Avec le printemps, va…
Il y a tant à flairer, brindille après brindille, mais le meilleur est en lisière juste derrière le fil de fer barbelé… Soudain Nouchka se met à crier : ses longs poils blancs se sont entortillés, la voici prise au piège. Je la délivre. L’instant d’après, elle y retourne. Il y a tant à flairer le long de ce fil où beaucoup de bêtes avant elle ont accroché leurs poils…
Je m’assois sur le banc en ruine au pied du saule marsault qui donne sur la vallée. Ce banc, j’ai aidé à le transporter il y a bien des années, au temps où Pâques était une fête et où les enfants jouaient dans les bois avec l’avenir devant eux et toute l’insouciance du monde. Ma mère était en vie, qui aurait eu 81 ans aujourd’hui. Comment aurait été la vie si elle avait vécu ? — Meilleure, voilà tout.
Le printemps vire à l’été dans l’œil du chevreuil qui se souvient de nous. Il reste un petit coin d’insouciance du côté des pommiers. Je m’y adosse, puis reprends une de mes activités préférées : souffleur de pissenlits fanés, disperseur de graines.
Aurai-je loin jeté la graine
bonne ou mauvaise, dans le doute
je m’en remets à vos écoutes
me voici donc…
(pour le reste, la rime en -aine que je laisse au lecteur qui d’aventure ne connaitrait pas Jean Vasca le soin de deviner : déni total, je n’en parlerai plus).

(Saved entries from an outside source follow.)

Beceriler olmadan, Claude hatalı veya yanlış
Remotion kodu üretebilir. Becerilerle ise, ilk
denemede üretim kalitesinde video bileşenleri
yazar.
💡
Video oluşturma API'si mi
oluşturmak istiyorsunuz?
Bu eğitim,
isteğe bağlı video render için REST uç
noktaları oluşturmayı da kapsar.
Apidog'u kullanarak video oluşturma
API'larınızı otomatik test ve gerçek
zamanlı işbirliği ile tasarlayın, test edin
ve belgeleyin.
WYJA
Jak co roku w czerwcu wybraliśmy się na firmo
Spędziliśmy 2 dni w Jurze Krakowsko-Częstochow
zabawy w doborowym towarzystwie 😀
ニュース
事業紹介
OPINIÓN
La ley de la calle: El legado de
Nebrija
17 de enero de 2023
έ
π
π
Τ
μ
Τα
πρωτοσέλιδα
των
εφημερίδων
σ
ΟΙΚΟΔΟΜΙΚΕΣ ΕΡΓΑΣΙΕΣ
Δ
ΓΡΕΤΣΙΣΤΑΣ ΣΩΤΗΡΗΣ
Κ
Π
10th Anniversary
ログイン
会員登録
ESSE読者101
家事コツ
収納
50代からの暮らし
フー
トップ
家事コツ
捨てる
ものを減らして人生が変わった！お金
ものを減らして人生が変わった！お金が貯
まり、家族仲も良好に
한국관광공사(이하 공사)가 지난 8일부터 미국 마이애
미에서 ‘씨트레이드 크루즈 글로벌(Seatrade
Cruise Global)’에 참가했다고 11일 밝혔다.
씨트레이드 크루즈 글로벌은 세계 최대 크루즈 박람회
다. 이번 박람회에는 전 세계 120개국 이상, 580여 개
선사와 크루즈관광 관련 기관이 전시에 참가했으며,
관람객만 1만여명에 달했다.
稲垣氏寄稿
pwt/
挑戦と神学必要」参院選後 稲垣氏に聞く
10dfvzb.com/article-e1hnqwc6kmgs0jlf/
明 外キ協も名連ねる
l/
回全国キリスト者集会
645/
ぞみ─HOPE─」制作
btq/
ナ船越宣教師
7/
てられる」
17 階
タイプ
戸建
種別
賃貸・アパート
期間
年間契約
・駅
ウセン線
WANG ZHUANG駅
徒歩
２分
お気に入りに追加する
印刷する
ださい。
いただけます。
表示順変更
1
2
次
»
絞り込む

Des chevreuils couchés on ne voit plus que les oreilles. Le soleil déjà trop vif nous chasse en lisière. Une sitelle lance ses trilles suraigus d’insecte tropical. Au fond du ravin passent des cerfs. Nouchka lance une plainte, bientôt rejointe par Rimski puis par tous les chiens de chasse du chenil d’en face, et la plainte devient universelle. Les cerfs passent, sans même hâter le pas. Puis on entend de nouveau le torrent, les oiseaux.